Drew Pearson tells of the National Grange warning of another
dust bowl unless development were begun of the grasslands of the
West. High prices and demand for wheat had kept farmers from
maintaining pasture lands, causing soil erosion. The Grange
recommended to the President fluctuating support prices based on
supply and demand. The President said that he would consider it.

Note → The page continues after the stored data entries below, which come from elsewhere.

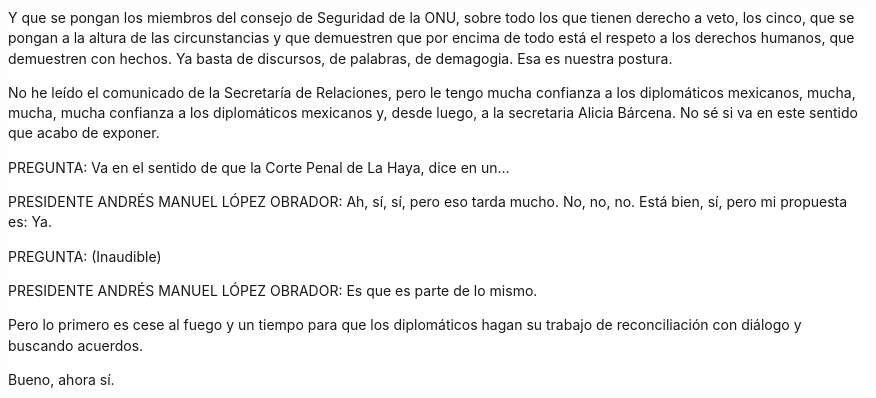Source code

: Y que se pongan los miembros del consejo de Seguridad de la ONU, sobre todo
los que tienen derecho a veto, los cinco, que se pongan a la altura de las
circunstancias y que demuestren que por encima de todo está el respeto a los
derechos humanos, que demuestren con hechos. Ya basta de discursos, de
palabras, de demagogia. Esa es nuestra postura.

No he leído el comunicado de la Secretaría de Relaciones, pero le tengo mucha
confianza a los diplomáticos mexicanos, mucha, mucha, mucha confianza a los
diplomáticos mexicanos y, desde luego, a la secretaria Alicia Bárcena. No sé
si va en este sentido que acabo de exponer.

PREGUNTA: Va en el sentido de que la Corte Penal de La Haya, dice en un…

PRESIDENTE ANDRÉS MANUEL LÓPEZ OBRADOR: Ah, sí, sí, pero eso tarda mucho. No,
no, no. Está bien, sí, pero mi propuesta es: Ya.

PREGUNTA: (Inaudible)

PRESIDENTE ANDRÉS MANUEL LÓPEZ OBRADOR: Es que es parte de lo mismo.

Pero lo primero es cese al fuego y un tiempo para que los diplomáticos hagan
su trabajo de reconciliación con diálogo y buscando acuerdos.

Bueno, ahora sí.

Two of Hitler's bankers, Herman Abs and August Schniewind,
had come back to power in Germany as president and chairman,
respectively, of the Bank of the German States. He tells of Robert
Murphy's telegram to Secretary of State Marshall regarding the
behind-the-scenes vote of the bank board and the roles of each man
during the war. Seven other German bankers with democratic
backgrounds had been considered for the positions, but the two
former Nazi sympathizers had won.
Marquis Childs finds a shadow of a police state darkening the
Capitol as members of Congress were allowing their fears and
prejudices to guide them. Congressman Clare Hoffman of Michigan had
introduced a bill to provide for up to a year in jail and a $1,000
fine for anyone divulging confidential information of a
Congressional committee. It had been passed by the House Rules
Committee. Representative Clarence Brown of Ohio, a newspaper
publisher and member of the Committee, was surprised to find that he
had voted for a bill which applied to journalists, said that he
would amend it to exempt the press when it reached the floor.

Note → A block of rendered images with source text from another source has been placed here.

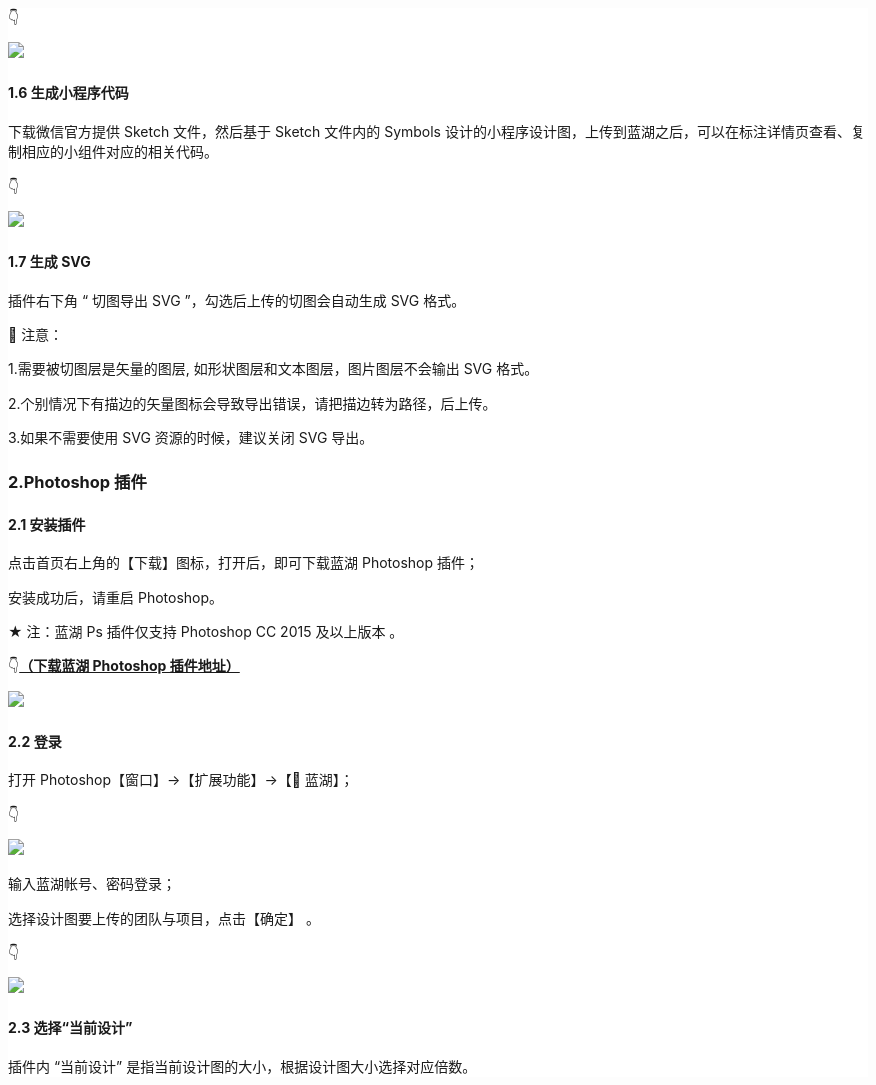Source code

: 👇

![](.gitbook/assets/9%20%282%29.gif)

#### 1.6 生成小程序代码

下载微信官方提供 Sketch 文件，然后基于 Sketch 文件内的 Symbols 设计的小程序设计图，上传到蓝湖之后，可以在标注详情页查看、复制相应的小组件对应的相关代码。

👇

![](.gitbook/assets/10%20%282%29.gif)

#### 1.7 生成 SVG

插件右下角 “ 切图导出 SVG ”，勾选后上传的切图会自动生成 SVG 格式。

💌 注意：

1.需要被切图层是矢量的图层, 如形状图层和文本图层，图片图层不会输出 SVG 格式。

2.个别情况下有描边的矢量图标会导致导出错误，请把描边转为路径，后上传。

3.如果不需要使用 SVG 资源的时候，建议关闭 SVG 导出。

### 2.Photoshop 插件

#### 2.1 安装插件

点击首页右上角的【下载】图标，打开后，即可下载蓝湖 Photoshop 插件；

安装成功后，请重启 Photoshop。 

★ 注：蓝湖 Ps 插件仅支持 Photoshop CC 2015 及以上版本 。

👇[**（下载蓝湖 Photoshop 插件地址）**](https://lanhuapp.com/ps)

![](.gitbook/assets/1-2.png)
&nbsp;

#### 2.2 登录

打开 Photoshop【窗口】→【扩展功能】→【🐳 蓝湖】；

👇

![](.gitbook/assets/2%20%282%29.png)

输入蓝湖帐号、密码登录；

选择设计图要上传的团队与项目，点击【确定】 。

👇

![](.gitbook/assets/3%20%286%29.png)

#### 2.3 选择“当前设计”

插件内 “当前设计” 是指当前设计图的大小，根据设计图大小选择对应倍数。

Nevertheless, Mr. Childs views it as a major step toward a
police state. One thing had led to another to justify the Hoffman
bill as protecting the demand for disclosure of Executive branch
reports on loyalty, which were supposed to remain confidential in
the Executive branch. Mr. Hoffman had used the wartime press
restraints to justify such restraints in peacetime.

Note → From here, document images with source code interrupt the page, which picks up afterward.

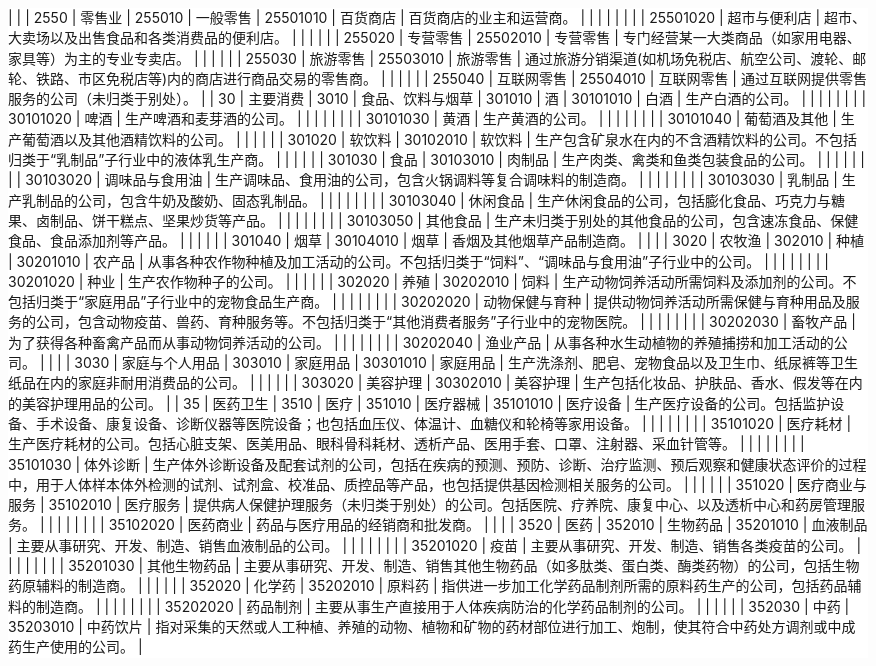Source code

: |          |          | 2550     | 零售业             | 255010   | 一般零售              | 25501010 | 百货商店               | 百货商店的业主和运营商。                                     |
|          |          |          |                    |          |                       | 25501020 | 超市与便利店           | 超市、大卖场以及出售食品和各类消费品的便利店。               |
|          |          |          |                    | 255020   | 专营零售              | 25502010 | 专营零售               | 专门经营某一大类商品（如家用电器、家具等）为主的专业专卖店。 |
|          |          |          |                    | 255030   | 旅游零售              | 25503010 | 旅游零售               | 通过旅游分销渠道(如机场免税店、航空公司、渡轮、邮轮、铁路、市区免税店等)内的商店进行商品交易的零售商。 |
|          |          |          |                    | 255040   | 互联网零售            | 25504010 | 互联网零售             | 通过互联网提供零售服务的公司（未归类于别处）。               |
| 30       | 主要消费 | 3010     | 食品、饮料与烟草   | 301010   | 酒                    | 30101010 | 白酒                   | 生产白酒的公司。                                             |
|          |          |          |                    |          |                       | 30101020 | 啤酒                   | 生产啤酒和麦芽酒的公司。                                     |
|          |          |          |                    |          |                       | 30101030 | 黄酒                   | 生产黄酒的公司。                                             |
|          |          |          |                    |          |                       | 30101040 | 葡萄酒及其他           | 生产葡萄酒以及其他酒精饮料的公司。                           |
|          |          |          |                    | 301020   | 软饮料                | 30102010 | 软饮料                 | 生产包含矿泉水在内的不含酒精饮料的公司。不包括归类于“乳制品”子行业中的液体乳生产商。 |
|          |          |          |                    | 301030   | 食品                  | 30103010 | 肉制品                 | 生产肉类、禽类和鱼类包装食品的公司。                         |
|          |          |          |                    |          |                       | 30103020 | 调味品与食用油         | 生产调味品、食用油的公司，包含火锅调料等复合调味料的制造商。 |
|          |          |          |                    |          |                       | 30103030 | 乳制品                 | 生产乳制品的公司，包含牛奶及酸奶、固态乳制品。               |
|          |          |          |                    |          |                       | 30103040 | 休闲食品               | 生产休闲食品的公司，包括膨化食品、巧克力与糖果、卤制品、饼干糕点、坚果炒货等产品。 |
|          |          |          |                    |          |                       | 30103050 | 其他食品               | 生产未归类于别处的其他食品的公司，包含速冻食品、保健食品、食品添加剂等产品。 |
|          |          |          |                    | 301040   | 烟草                  | 30104010 | 烟草                   | 香烟及其他烟草产品制造商。                                   |
|          |          | 3020     | 农牧渔             | 302010   | 种植                  | 30201010 | 农产品                 | 从事各种农作物种植及加工活动的公司。不包括归类于“饲料”、“调味品与食用油”子行业中的公司。 |
|          |          |          |                    |          |                       | 30201020 | 种业                   | 生产农作物种子的公司。                                       |
|          |          |          |                    | 302020   | 养殖                  | 30202010 | 饲料                   | 生产动物饲养活动所需饲料及添加剂的公司。不包括归类于“家庭用品”子行业中的宠物食品生产商。 |
|          |          |          |                    |          |                       | 30202020 | 动物保健与育种         | 提供动物饲养活动所需保健与育种用品及服务的公司，包含动物疫苗、兽药、育种服务等。不包括归类于“其他消费者服务”子行业中的宠物医院。 |
|          |          |          |                    |          |                       | 30202030 | 畜牧产品               | 为了获得各种畜禽产品而从事动物饲养活动的公司。               |
|          |          |          |                    |          |                       | 30202040 | 渔业产品               | 从事各种水生动植物的养殖捕捞和加工活动的公司。               |
|          |          | 3030     | 家庭与个人用品     | 303010   | 家庭用品              | 30301010 | 家庭用品               | 生产洗涤剂、肥皂、宠物食品以及卫生巾、纸尿裤等卫生纸品在内的家庭非耐用消费品的公司。 |
|          |          |          |                    | 303020   | 美容护理              | 30302010 | 美容护理               | 生产包括化妆品、护肤品、香水、假发等在内的美容护理用品的公司。 |
| 35       | 医药卫生 | 3510     | 医疗               | 351010   | 医疗器械              | 35101010 | 医疗设备               | 生产医疗设备的公司。包括监护设备、手术设备、康复设备、诊断仪器等医院设备；也包括血压仪、体温计、血糖仪和轮椅等家用设备。 |
|          |          |          |                    |          |                       | 35101020 | 医疗耗材               | 生产医疗耗材的公司。包括心脏支架、医美用品、眼科骨科耗材、透析产品、医用手套、口罩、注射器、采血针管等。 |
|          |          |          |                    |          |                       | 35101030 | 体外诊断               | 生产体外诊断设备及配套试剂的公司，包括在疾病的预测、预防、诊断、治疗监测、预后观察和健康状态评价的过程中，用于人体样本体外检测的试剂、试剂盒、校准品、质控品等产品，也包括提供基因检测相关服务的公司。 |
|          |          |          |                    | 351020   | 医疗商业与服务        | 35102010 | 医疗服务               | 提供病人保健护理服务（未归类于别处）的公司。包括医院、疗养院、康复中心、以及透析中心和药房管理服务。 |
|          |          |          |                    |          |                       | 35102020 | 医药商业               | 药品与医疗用品的经销商和批发商。                             |
|          |          | 3520     | 医药               | 352010   | 生物药品              | 35201010 | 血液制品               | 主要从事研究、开发、制造、销售血液制品的公司。               |
|          |          |          |                    |          |                       | 35201020 | 疫苗                   | 主要从事研究、开发、制造、销售各类疫苗的公司。               |
|          |          |          |                    |          |                       | 35201030 | 其他生物药品           | 主要从事研究、开发、制造、销售其他生物药品（如多肽类、蛋白类、酶类药物）的公司，包括生物药原辅料的制造商。 |
|          |          |          |                    | 352020   | 化学药                | 35202010 | 原料药                 | 指供进一步加工化学药品制剂所需的原料药生产的公司，包括药品辅料的制造商。 |
|          |          |          |                    |          |                       | 35202020 | 药品制剂               | 主要从事生产直接用于人体疾病防治的化学药品制剂的公司。       |
|          |          |          |                    | 352030   | 中药                  | 35203010 | 中药饮片               | 指对采集的天然或人工种植、养殖的动物、植物和矿物的药材部位进行加工、炮制，使其符合中药处方调剂或中成药生产使用的公司。 |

HUAC wanted the FBI loyalty report on Dr. Edward Condon, head
of the Bureau of Standards, to try to justify its own assertions
that Dr. Condon was a major security risk for the atomic secrets,
based on his supposed association with a Russian espionage agent. It
would give to the FBI a power it did not seek or want, to pass on
the fitness of candidates for political office.
Joseph Alsop finds that Senator Taft had not made any great
improvement of his political fortunes by winning the Ohio primary
but had at least avoided disaster, while Harold Stassen had not
experienced any disastrous setback, only slowing down his momentum
from the Wisconsin and Nebraska wins.
Mr. Stassen, however, had to make a good showing in the May
21 Oregon primary, lest he be written off by the Republican
professionals, as they would like to do. If he were to win, he would
eliminate Governor Dewey from contention.
The Old Guard had been revived by the Ohio Taft showing,
hoping anew that he could win the nomination. They would demand that
the stop-Stassen movement be formed on their terms if Governor Dewey
were defeated in Oregon.
The likelihood of a deadlocked convention had increased after
Ohio, increasing the chance that Senator Vandenberg might be
nominated.
The most likely nominee was either Governor Dewey, Mr.
Stassen, or Senator Vandenberg, with the loser in Oregon between the
first two being eliminated.
A letter from the Mayor of Monroe, J. Ray Shute, hopes that a
commission appointed by Governor Gregg Cherry to study local control
of sales taxes, state income taxes and gasoline taxes would come down
on the side of allowing them to be returned, at least in part, to
each county and municipality where they originated.
A letter from a professor of political science at Davidson
College corrects an article appearing in the newspaper anent a talk
he had given at the Rotary Club on May 4, in which it was implied
that he might approve theoretical communism and that he did approve
socialism. He clarifies that he approved neither system. He merely
sought to show that Russia presented a face of democracy to the
world and to its own people but that communism was a "nonsensical
pipedream", impossible of achievement. He viewed it as bait
held out to suckers to justify the rigors of totalitarianism.
He finds socialism inferior to capitalism, believes that it
would reduce living standards for any country which embraced it.